When given a regulatory statute enacted in the valid exercise of the state's police power, any questions as to the wisdom of the act under study or the means by which sound public purposes are accomplished, are matters outside our competence and lie solely within the province of the legislature. State v. Campbell, 95 R.I. 370, 187 A.2d 543; 16 Am.Jur.2d, Constitutional Law, § 164, p. 374.

The defendants' appeal is denied and dismissed. The summary judgment for the plaintiff is affirmed.

Petition for reargument is denied.

APPENDIX

"5-21-4. Conditions required.
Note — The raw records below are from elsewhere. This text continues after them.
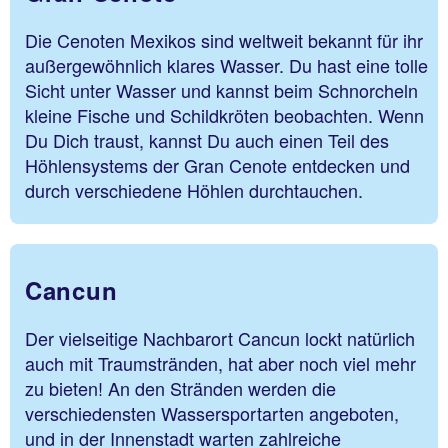
Die Cenoten Mexikos sind weltweit bekannt für ihr
außergewöhnlich klares Wasser. Du hast eine tolle
Sicht unter Wasser und kannst beim Schnorcheln
kleine Fische und Schildkröten beobachten. Wenn
Du Dich traust, kannst Du auch einen Teil des
Höhlensystems der Gran Cenote entdecken und
durch verschiedene Höhlen durchtauchen.
Cancun
Der vielseitige Nachbarort Cancun lockt natürlich
auch mit Traumstränden, hat aber noch viel mehr
zu bieten! An den Stränden werden die
verschiedensten Wassersportarten angeboten,
und in der Innenstadt warten zahlreiche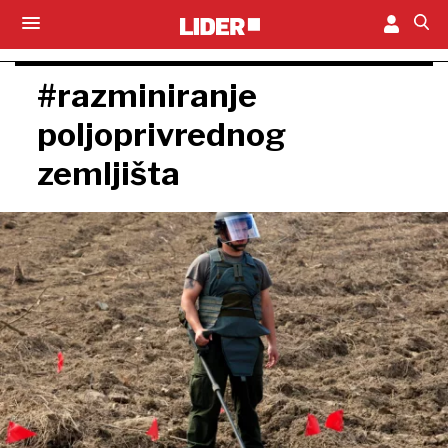
#razminiranje
poljoprivrednog
zemljišta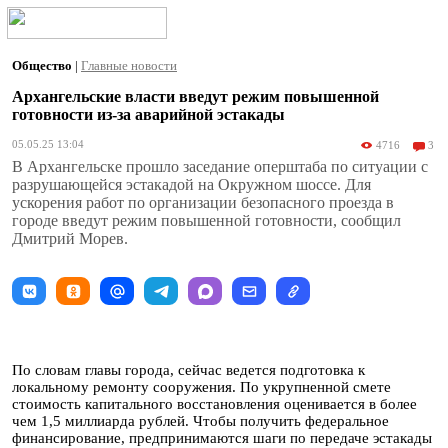
Общество
|
Главные новости
Архангельские власти введут режим повышенной
готовности из-за аварийной эстакады
05.05.25 13:04
4716
3
В Архангельске прошло заседание оперштаба по ситуации с
разрушающейся эстакадой на Окружном шоссе. Для
ускорения работ по организации безопасного проезда в
городе введут режим повышенной готовности, сообщил
Дмитрий Морев.
По словам главы города, сейчас ведется подготовка к
локальному ремонту сооружения. По укрупненной смете
стоимость капитального восстановления оценивается в более
чем 1,5 миллиарда рублей. Чтобы получить федеральное
финансирование, предпринимаются шаги по передаче эстакады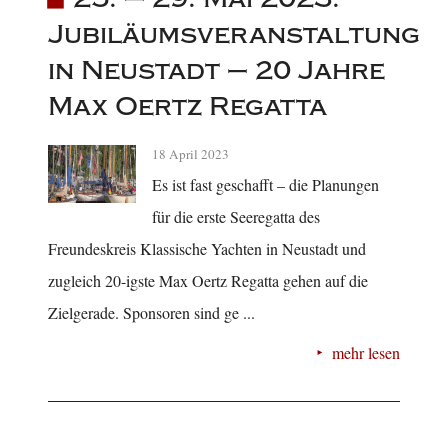
Jubiläumsveranstaltung
in Neustadt – 20 Jahre
Max Oertz Regatta
18 April 2023
Es ist fast geschafft – die Planungen
für die erste Seeregatta des
Freundeskreis Klassische Yachten in Neustadt und
zugleich 20-igste Max Oertz Regatta gehen auf die
Zielgerade. Sponsoren sind ge ...
mehr lesen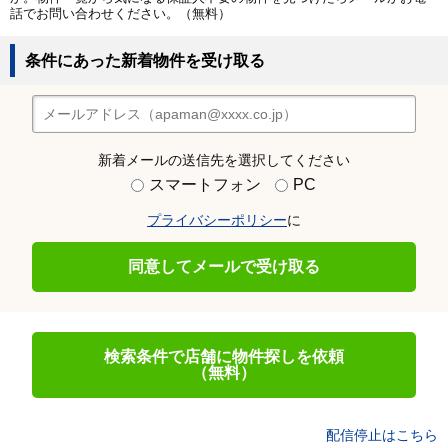
話でお問い合わせください。（無料）
条件にあった新着物件を受け取る
新着メールの送信先を選択してください
スマートフォン
PC
プライバシーポリシー
に
同意してメールで受け取る
検索条件で店舗に物件探しを依頼
（無料）
配信停止はこちら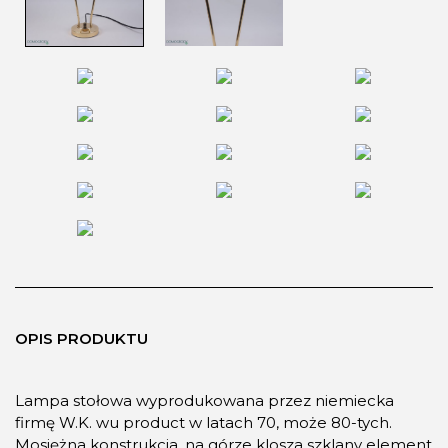
OPIS PRODUKTU
Lampa stołowa wyprodukowana przez niemiecka
firmę W.K. wu product w latach 70, może 80-tych.
Mosiężna konstrukcja, na górze klosza szklany element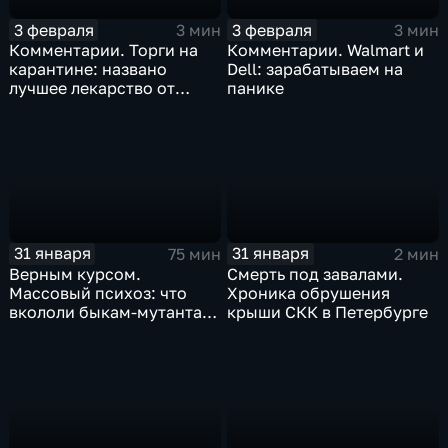
3 февраля
3 февраля
3 мин
3 мин
Комментарии. Торги на
Комментарии. Walmart и
карантине: названо
Dell: зарабатываем на
лучшее лекарство от
панике
коррекции
31 января
31 января
75 мин
2 мин
Верным курсом.
Смерть под завалами.
Массовый психоз: что
Хроника обрушения
вкололи быкам-мутантам,
крыши СКК в Петербурге
когда рухнет доллар и
почему месть Китая
станет страшнее вируса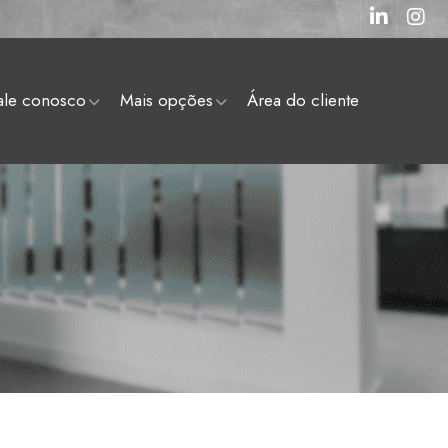
fale conosco
mais opções
área do cliente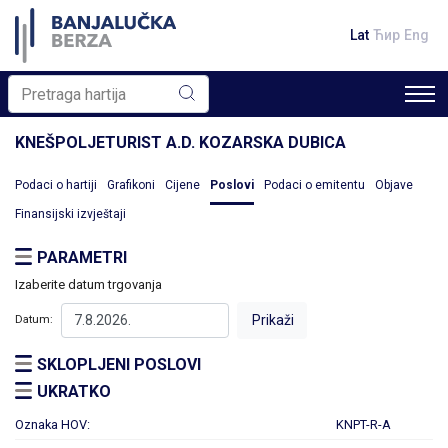
Lat
Ћир
Eng
KNEŠPOLJETURIST A.D. KOZARSKA DUBICA
Podaci o hartiji
Grafikoni
Cijene
Poslovi
Podaci o emitentu
Objave
Finansijski izvještaji
PARAMETRI
Izaberite datum trgovanja
Datum:
SKLOPLJENI POSLOVI
UKRATKO
Oznaka HOV:
KNPT-R-A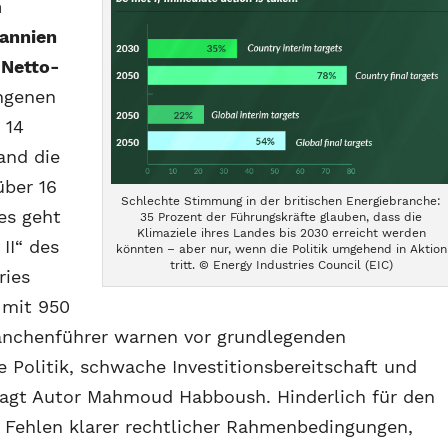
m
tannien
 Netto-
ngenen
 14
and die
über 16
Schlechte Stimmung in der britischen Energiebranche:
ies geht
35 Prozent der Führungskräfte glauben, dass die
Klimaziele ihres Landes bis 2030 erreicht werden
II“ des
könnten – aber nur, wenn die Politik umgehend in Aktion
tritt. © Energy Industries Council (EIC)
ries
 mit 950
ranchenführer warnen vor grundlegenden
e Politik, schwache Investitionsbereitschaft und
agt Autor Mahmoud Habboush. Hinderlich für den
 Fehlen klarer rechtlicher Rahmenbedingungen,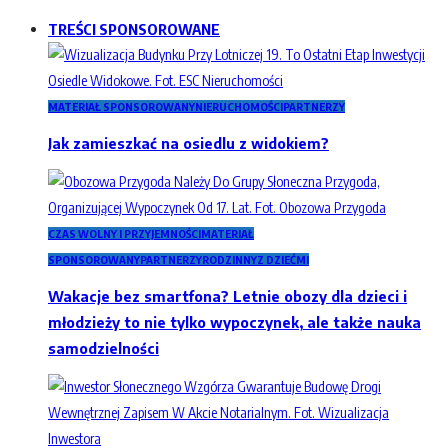
TREŚCI SPONSOROWANE
MATERIAŁ SPONSOROWANY
NIERUCHOMOŚCI
PARTNERZY
Jak zamieszkać na osiedlu z widokiem?
CZAS WOLNY I PRZYJEMNOŚCI
MATERIAŁ
SPONSOROWANY
PARTNERZY
RODZINNY
Z DZIEĆMI
Wakacje bez smartfona? Letnie obozy dla dzieci i
młodzieży to nie tylko wypoczynek, ale także nauka
samodzielności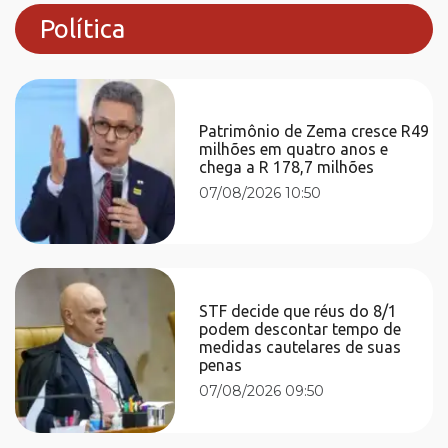
Política
Patrimônio de Zema cresce R49
milhões em quatro anos e
chega a R 178,7 milhões
07/08/2026 10:50
STF decide que réus do 8/1
podem descontar tempo de
medidas cautelares de suas
penas
07/08/2026 09:50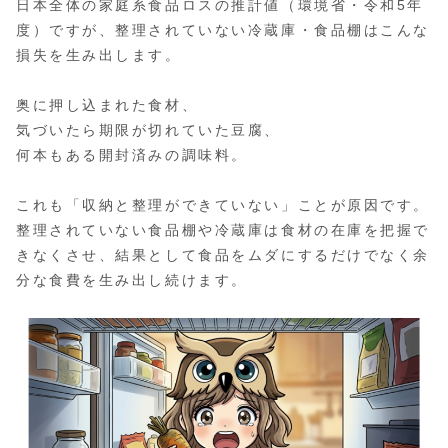
日本全体の家庭系食品ロスの推計値（環境省・令和5年
度）ですが、整理されていない冷蔵庫・食品棚はこんな
損失を生み出します。
奥に押し込まれた食材、
気づいたら期限が切れていた豆腐、
何本もある開封済みの調味料。
これも「収納と整理ができていない」ことが原因です。
整理されていない食品棚や冷蔵庫は食材の在庫を把握で
きなくさせ、結果として食品をムダにするだけでなく余
分な食費を生み出し続けます。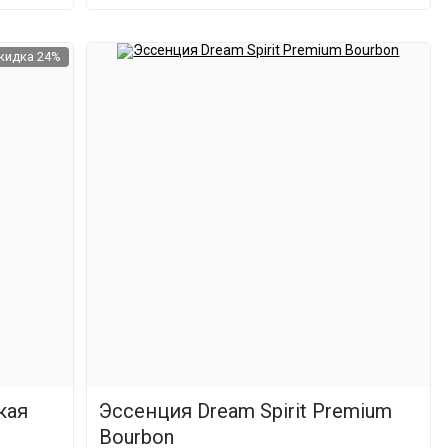
кидка 24%
кая
Эссенция Dream Spirit Premium
Bourbon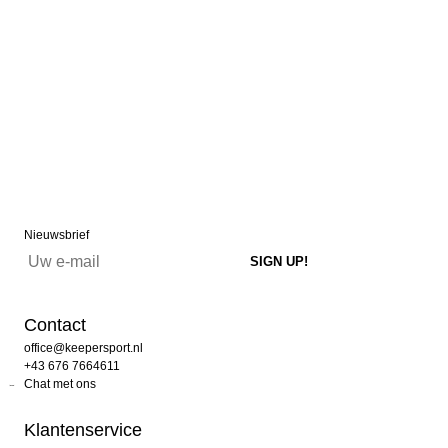
Nieuwsbrief
Contact
office@keepersport.nl
+43 676 7664611
Chat met ons
Klantenservice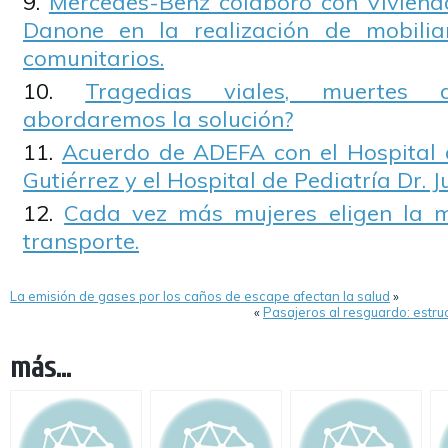
Mercedes-Benz colaboró con Viviend
Danone en la realización de mobili
comunitarios.
Tragedias viales, muertes 
abordaremos la solución?
Acuerdo de ADEFA con el Hospital 
Gutiérrez y el Hospital de Pediatría Dr. 
Cada vez más mujeres eligen la 
transporte.
La emisión de gases por los caños de escape afectan la salud
»
«
Pasajeros al resguardo: estr
más...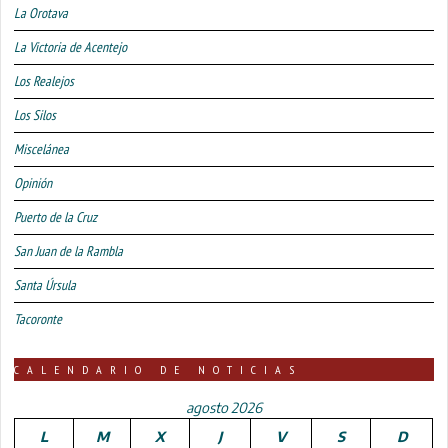
La Orotava
La Victoria de Acentejo
Los Realejos
Los Silos
Miscelánea
Opinión
Puerto de la Cruz
San Juan de la Rambla
Santa Úrsula
Tacoronte
CALENDARIO DE NOTICIAS
agosto 2026
L
M
X
J
V
S
D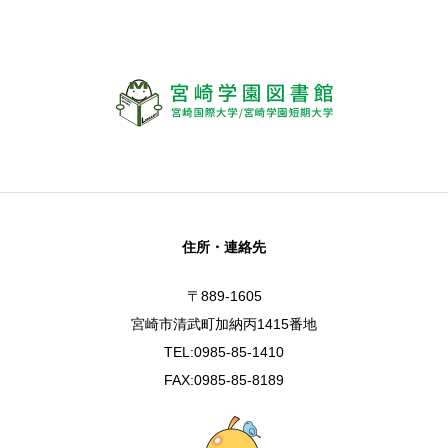
住所・連絡先
〒889-1605
宮崎市清武町加納丙1415番地
TEL:0985-85-1410
FAX:0985-85-8189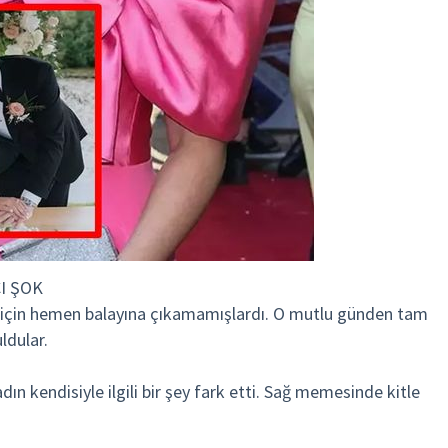
I ŞOK
ğu için hemen balayına çıkamamışlardı. O mutlu günden tam
ldular.
n kendisiyle ilgili bir şey fark etti. Sağ memesinde kitle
No license shall be granted for an automobile junkyard under § 5-21-1 unless:

"(a) it is to be operated and maintained entirely within a building; or unless

"(b) it is to be operated and maintained exclusively for the purpose of salvaging the value as scrap of the material collected, as opposed to reselling parts to be used for the purpose for which they were originally manufactured, and is to be located in a built-up industrial area, or contiguous to a railroad siding, or on or contiguous to docking facilities; or unless

"(c) it is:

"(1) more than one thousand (1,000) feet from the nearest edge of any highway on the interstate or primary system.

"(2) more than six hundred (600) feet from any other state highway; and

"(3) more than three hundred (300) feet from any park, bathing beach, playground, school, church or cemetery and is not within ordinary view therefrom; and

"(4) screened from view either by natural objects or well-constructed and properly maintained fences at least six (6) feet high acceptable to said city or town and in accordance with regulations as promulgated by the director of public works and as specified on said license."

NOTES

[1] G.L. 1956, §§ 5-21-1 et seq., as amended.

[2] Section 5-21-4 is set forth in appendix of this opinion.

[3] See 2 Sutherland, Statutory Construction (3d ed.), § 4925, p. 461, n. 8, and the 1966 Cumulative Supplement to this treatise, p. 161, for an extensive list of cases permitting substitution to correct clerical error or mistake.